A good read result should look like this:

Read src/config.ts lines 1-42.
Output was truncated after 200 lines. Request a narrower range if needed.

1 export type Config = {
2   model: string;
3   maxTurns: number;
...

It gives the model facts, boundaries, and a suggested next step all at once. Bad output is either "file too long" or tens of thousands of lines pasted in raw. The former leaves the model nothing to continue with; the latter wastes context.

Production trade-offs

The tool layer needs at least these policies:

Paths must first resolve inside the workspace boundary; .. must not escape it.
Text reads have to handle encodings and binary files.
Long output must be truncated, and the model must be told explicitly that truncation happened.
Command-style tools need timeouts and process-tree cleanup.
File-writing tools must participate in the per-file write queue to avoid parallel overwrites.
Tool results need stable ids so the UI and the log can correlate them.

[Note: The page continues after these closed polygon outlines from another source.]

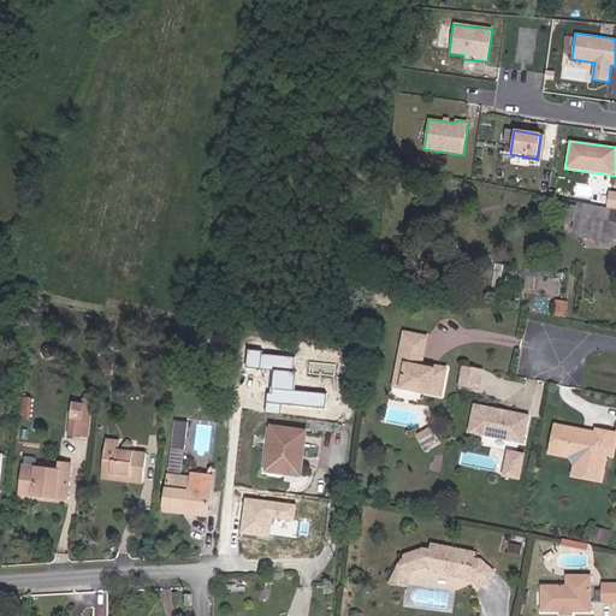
[(585,217),(606,221),(609,209),(587,205),(585,217)]
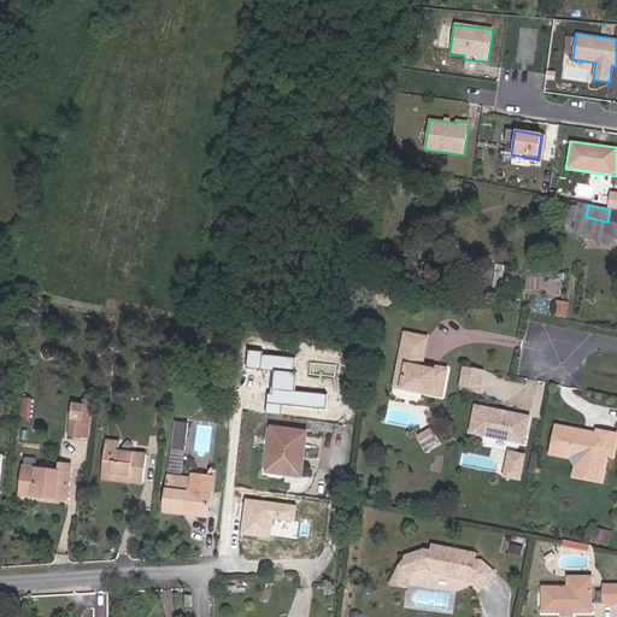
[(616,245),(616,223),(607,222),(586,217),(581,239),(616,245)]
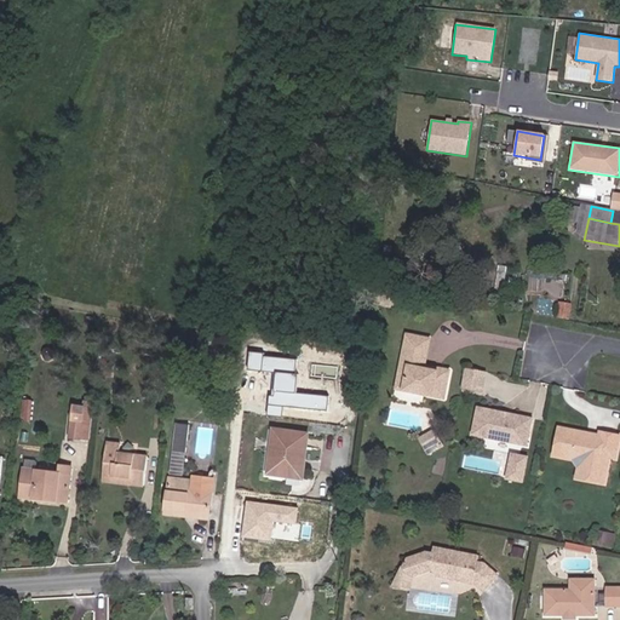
[(374,299),(386,300),(388,294),(389,285),(377,282),(374,299)]
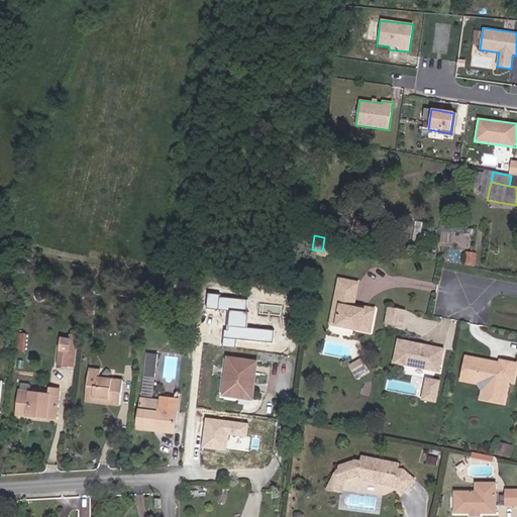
[(327,246),(323,245),(322,250),(312,249),(311,253),(326,256),(327,246)]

These policies sound like details, but they decide whether the agent "occasionally demos well" or "can be used in a real repository."

Exercises

Implement the three read-only tools: read, ls, and grep.

Acceptance criteria:

A nonexistent path returns isError: true, and the error includes a correctable suggestion.
Overly long files are truncated, with the truncation policy stated.
Binary files are refused rather than having garbled bytes stuffed into the context.
Every path must resolve inside the workspace.
Use the faux provider to make the model grep first and then read, verifying that the two tool calls chain together.